» Work instructions
Print the lines that run from the line with "Besides a bit" to the line with "have to implement", keeping both end lines, exactly as they appear in the entries below, and nothing else.

(Records excerpted from a collection)
━━━━━━━━━━━━━━━━━━━━━━━━━━━━━━
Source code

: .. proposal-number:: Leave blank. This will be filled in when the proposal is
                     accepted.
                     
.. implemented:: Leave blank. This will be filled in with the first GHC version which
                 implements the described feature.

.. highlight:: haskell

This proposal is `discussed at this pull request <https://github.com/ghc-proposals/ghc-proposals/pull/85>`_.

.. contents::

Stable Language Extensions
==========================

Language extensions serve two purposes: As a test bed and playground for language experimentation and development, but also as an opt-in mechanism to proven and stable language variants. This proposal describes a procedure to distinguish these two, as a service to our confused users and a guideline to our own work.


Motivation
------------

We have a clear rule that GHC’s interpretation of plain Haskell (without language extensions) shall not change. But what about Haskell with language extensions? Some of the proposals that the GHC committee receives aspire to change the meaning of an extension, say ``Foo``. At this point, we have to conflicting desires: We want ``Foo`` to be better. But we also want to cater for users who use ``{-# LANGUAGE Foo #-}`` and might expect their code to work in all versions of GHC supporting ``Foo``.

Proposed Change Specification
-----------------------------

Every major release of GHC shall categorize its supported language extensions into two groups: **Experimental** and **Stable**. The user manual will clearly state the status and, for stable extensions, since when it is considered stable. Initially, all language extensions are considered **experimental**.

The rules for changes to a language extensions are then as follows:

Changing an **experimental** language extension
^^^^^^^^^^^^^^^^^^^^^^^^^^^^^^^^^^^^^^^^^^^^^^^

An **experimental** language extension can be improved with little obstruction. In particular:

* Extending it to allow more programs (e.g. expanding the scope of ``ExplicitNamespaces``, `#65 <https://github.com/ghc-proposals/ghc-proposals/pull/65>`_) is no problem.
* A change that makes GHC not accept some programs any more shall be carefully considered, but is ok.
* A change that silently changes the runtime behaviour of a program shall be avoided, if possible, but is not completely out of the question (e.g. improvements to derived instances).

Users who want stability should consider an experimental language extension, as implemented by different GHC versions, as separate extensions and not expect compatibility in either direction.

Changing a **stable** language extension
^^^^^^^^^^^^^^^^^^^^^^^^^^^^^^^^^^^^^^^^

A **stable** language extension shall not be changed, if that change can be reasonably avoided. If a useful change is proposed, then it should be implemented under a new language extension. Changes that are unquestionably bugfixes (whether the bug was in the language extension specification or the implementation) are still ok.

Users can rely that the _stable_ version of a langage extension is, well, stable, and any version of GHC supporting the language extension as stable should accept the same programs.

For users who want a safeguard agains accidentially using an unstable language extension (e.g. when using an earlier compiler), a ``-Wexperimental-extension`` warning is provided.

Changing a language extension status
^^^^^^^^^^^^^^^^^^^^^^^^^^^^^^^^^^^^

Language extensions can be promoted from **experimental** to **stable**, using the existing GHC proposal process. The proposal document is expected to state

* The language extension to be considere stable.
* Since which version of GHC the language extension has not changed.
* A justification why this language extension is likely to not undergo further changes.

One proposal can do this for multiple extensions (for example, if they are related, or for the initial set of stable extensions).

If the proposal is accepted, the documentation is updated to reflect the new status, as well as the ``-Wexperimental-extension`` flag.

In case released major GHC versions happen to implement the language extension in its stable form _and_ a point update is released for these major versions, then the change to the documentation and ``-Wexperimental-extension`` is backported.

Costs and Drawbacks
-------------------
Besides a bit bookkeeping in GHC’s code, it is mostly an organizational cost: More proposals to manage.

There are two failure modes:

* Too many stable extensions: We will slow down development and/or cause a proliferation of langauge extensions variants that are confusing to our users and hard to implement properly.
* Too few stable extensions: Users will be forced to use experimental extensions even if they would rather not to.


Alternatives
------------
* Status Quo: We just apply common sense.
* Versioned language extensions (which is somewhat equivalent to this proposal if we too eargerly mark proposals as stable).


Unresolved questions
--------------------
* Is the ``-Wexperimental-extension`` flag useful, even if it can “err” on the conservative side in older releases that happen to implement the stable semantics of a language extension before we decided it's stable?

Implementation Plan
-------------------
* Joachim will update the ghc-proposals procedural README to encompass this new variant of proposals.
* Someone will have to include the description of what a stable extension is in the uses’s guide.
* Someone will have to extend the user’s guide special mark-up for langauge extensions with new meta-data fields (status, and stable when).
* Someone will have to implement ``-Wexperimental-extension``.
━━━━━━━━━━━━━━━━━━━━━━━━━━━━━━
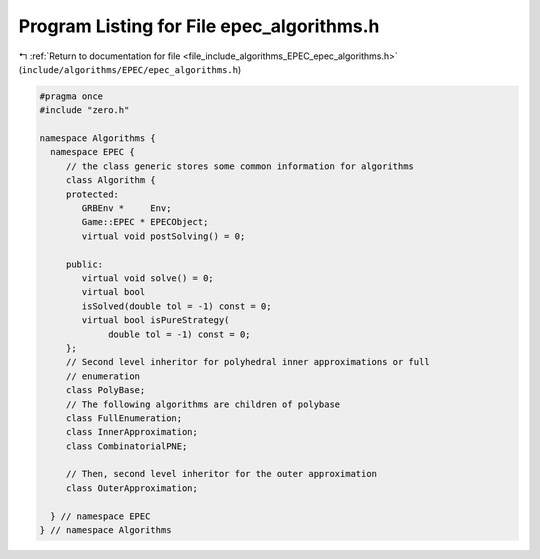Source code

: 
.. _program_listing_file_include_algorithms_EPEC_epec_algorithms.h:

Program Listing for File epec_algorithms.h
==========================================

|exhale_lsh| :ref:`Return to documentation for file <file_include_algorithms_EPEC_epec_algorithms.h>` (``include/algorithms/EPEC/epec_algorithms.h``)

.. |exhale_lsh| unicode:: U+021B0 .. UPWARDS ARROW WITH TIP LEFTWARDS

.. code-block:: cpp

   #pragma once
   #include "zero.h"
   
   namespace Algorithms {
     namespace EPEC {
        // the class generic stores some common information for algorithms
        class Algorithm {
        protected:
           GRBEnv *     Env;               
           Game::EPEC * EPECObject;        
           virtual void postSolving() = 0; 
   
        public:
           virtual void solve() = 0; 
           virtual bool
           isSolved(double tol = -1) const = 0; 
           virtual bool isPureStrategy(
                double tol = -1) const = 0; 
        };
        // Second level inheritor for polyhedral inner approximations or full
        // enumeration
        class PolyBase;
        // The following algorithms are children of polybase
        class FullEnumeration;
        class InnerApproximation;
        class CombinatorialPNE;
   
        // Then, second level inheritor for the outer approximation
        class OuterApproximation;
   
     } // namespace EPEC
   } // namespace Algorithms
━━━━━━━━━━━━━━━━━━━━━━━━━━━━━━
» Exercise response
Besides a bit bookkeeping in GHC’s code, it is mostly an organizational cost: More proposals to manage.

There are two failure modes:

* Too many stable extensions: We will slow down development and/or cause a proliferation of langauge extensions variants that are confusing to our users and hard to implement properly.
* Too few stable extensions: Users will be forced to use experimental extensions even if they would rather not to.


Alternatives
------------
* Status Quo: We just apply common sense.
* Versioned language extensions (which is somewhat equivalent to this proposal if we too eargerly mark proposals as stable).


Unresolved questions
--------------------
* Is the ``-Wexperimental-extension`` flag useful, even if it can “err” on the conservative side in older releases that happen to implement the stable semantics of a language extension before we decided it's stable?

Implementation Plan
-------------------
* Joachim will update the ghc-proposals procedural README to encompass this new variant of proposals.
* Someone will have to include the description of what a stable extension is in the uses’s guide.
* Someone will have to extend the user’s guide special mark-up for langauge extensions with new meta-data fields (status, and stable when).
* Someone will have to implement ``-Wexperimental-extension``.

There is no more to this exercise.